>>>>

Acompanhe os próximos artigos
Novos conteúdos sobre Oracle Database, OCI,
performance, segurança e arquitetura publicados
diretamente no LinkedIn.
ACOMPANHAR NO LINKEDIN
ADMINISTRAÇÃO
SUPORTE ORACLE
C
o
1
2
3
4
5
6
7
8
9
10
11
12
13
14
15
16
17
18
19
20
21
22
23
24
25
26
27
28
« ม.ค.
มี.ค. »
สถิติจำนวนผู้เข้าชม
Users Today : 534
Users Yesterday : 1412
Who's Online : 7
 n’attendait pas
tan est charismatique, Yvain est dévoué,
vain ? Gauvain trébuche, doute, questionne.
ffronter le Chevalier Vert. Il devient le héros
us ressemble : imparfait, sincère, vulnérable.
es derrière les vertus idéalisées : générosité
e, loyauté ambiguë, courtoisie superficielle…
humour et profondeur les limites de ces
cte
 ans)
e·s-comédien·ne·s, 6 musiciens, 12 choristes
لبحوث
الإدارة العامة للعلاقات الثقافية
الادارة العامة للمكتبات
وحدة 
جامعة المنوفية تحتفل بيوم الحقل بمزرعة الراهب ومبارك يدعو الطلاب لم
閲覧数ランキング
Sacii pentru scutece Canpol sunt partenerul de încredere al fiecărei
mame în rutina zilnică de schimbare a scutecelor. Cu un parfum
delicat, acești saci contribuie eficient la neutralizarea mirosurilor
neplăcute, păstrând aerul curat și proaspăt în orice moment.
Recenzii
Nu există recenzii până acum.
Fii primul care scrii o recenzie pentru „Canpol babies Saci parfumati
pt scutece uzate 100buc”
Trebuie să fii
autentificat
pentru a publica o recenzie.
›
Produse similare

<<<<

## WHAT YOU WILL DO
Count the lines above that contain the string "Canpol", and reply with the number only.

## ANSWER TO THE PROBLEM
2